**TASK DESCRIPTION**
Only some lines are wanted. Transcribe, exactly, the lines below from the line with "- **Configuration**: 8 config files" up to and including the line with "## 🎯 Production-Grade Examples".
Top of RAW DATA
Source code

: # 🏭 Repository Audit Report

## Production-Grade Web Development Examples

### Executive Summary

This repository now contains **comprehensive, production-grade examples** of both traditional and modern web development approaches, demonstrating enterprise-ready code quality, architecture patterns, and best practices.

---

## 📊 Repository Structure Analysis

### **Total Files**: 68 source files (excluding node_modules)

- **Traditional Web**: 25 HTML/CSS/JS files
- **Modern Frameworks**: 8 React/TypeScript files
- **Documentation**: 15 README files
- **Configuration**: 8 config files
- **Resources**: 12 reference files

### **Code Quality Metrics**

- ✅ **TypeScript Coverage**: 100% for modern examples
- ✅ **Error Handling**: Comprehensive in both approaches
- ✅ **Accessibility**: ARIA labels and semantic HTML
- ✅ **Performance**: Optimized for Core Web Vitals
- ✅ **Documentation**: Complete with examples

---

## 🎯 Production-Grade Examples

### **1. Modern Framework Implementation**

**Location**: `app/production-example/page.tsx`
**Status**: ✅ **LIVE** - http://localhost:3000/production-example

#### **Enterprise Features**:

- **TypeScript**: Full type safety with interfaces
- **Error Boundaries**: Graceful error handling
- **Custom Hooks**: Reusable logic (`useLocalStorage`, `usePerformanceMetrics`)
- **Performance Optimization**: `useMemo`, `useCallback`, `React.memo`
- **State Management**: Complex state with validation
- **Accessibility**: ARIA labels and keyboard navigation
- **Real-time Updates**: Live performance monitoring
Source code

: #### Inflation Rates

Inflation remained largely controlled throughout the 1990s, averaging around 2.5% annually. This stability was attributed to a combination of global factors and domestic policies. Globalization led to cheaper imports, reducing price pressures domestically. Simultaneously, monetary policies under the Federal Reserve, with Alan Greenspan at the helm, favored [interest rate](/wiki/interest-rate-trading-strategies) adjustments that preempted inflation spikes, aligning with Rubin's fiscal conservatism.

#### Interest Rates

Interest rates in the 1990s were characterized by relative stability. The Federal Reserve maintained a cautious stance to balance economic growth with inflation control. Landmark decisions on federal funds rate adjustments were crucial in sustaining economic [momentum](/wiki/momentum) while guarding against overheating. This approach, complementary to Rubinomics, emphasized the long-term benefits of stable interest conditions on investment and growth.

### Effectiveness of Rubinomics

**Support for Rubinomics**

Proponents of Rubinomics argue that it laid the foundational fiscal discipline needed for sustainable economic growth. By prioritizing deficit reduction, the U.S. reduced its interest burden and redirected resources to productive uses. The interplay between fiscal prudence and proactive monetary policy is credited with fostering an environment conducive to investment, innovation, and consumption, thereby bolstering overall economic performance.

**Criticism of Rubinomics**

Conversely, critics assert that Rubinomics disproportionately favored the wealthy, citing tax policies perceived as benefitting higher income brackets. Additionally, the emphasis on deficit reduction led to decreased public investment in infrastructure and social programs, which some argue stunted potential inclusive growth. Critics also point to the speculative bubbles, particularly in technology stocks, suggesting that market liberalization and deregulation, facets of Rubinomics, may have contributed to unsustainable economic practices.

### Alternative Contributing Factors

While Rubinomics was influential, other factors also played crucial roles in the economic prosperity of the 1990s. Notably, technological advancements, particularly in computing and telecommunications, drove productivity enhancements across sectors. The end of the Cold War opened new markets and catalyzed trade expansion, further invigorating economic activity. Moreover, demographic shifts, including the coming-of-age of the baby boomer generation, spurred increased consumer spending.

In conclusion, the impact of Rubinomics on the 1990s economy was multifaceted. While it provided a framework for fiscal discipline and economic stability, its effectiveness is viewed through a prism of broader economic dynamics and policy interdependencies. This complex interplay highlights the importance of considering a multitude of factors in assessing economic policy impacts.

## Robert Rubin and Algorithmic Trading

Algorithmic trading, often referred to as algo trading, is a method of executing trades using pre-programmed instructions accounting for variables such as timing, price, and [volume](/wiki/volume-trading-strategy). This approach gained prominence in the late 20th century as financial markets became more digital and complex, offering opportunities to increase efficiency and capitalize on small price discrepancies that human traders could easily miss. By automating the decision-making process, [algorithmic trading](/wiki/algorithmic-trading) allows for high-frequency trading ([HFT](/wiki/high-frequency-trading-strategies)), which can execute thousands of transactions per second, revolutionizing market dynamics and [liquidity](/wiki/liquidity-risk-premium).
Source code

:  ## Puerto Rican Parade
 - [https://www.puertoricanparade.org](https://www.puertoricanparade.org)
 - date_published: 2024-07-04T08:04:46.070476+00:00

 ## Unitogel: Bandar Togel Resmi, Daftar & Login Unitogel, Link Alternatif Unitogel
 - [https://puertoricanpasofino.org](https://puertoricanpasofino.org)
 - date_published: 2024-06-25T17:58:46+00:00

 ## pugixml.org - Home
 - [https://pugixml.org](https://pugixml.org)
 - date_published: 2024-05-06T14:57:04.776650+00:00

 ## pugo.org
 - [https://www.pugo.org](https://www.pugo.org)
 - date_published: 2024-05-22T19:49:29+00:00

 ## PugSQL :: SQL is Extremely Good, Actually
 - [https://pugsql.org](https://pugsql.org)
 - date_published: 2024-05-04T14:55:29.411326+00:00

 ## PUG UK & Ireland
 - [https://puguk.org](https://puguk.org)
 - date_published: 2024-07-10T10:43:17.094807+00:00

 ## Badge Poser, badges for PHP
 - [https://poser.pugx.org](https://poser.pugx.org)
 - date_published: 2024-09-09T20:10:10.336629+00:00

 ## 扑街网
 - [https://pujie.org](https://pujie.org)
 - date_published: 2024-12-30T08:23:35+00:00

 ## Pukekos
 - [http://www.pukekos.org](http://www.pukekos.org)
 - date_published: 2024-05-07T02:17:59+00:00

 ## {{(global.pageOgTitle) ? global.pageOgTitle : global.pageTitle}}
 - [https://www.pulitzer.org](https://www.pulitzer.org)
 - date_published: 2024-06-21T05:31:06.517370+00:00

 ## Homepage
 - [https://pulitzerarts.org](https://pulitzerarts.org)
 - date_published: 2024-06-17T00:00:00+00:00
Bottom of RAW DATA
**SOLUTION TO THE EXERCISE**
- **Configuration**: 8 config files
- **Resources**: 12 reference files

### **Code Quality Metrics**

- ✅ **TypeScript Coverage**: 100% for modern examples
- ✅ **Error Handling**: Comprehensive in both approaches
- ✅ **Accessibility**: ARIA labels and semantic HTML
- ✅ **Performance**: Optimized for Core Web Vitals
- ✅ **Documentation**: Complete with examples

---

## 🎯 Production-Grade Examples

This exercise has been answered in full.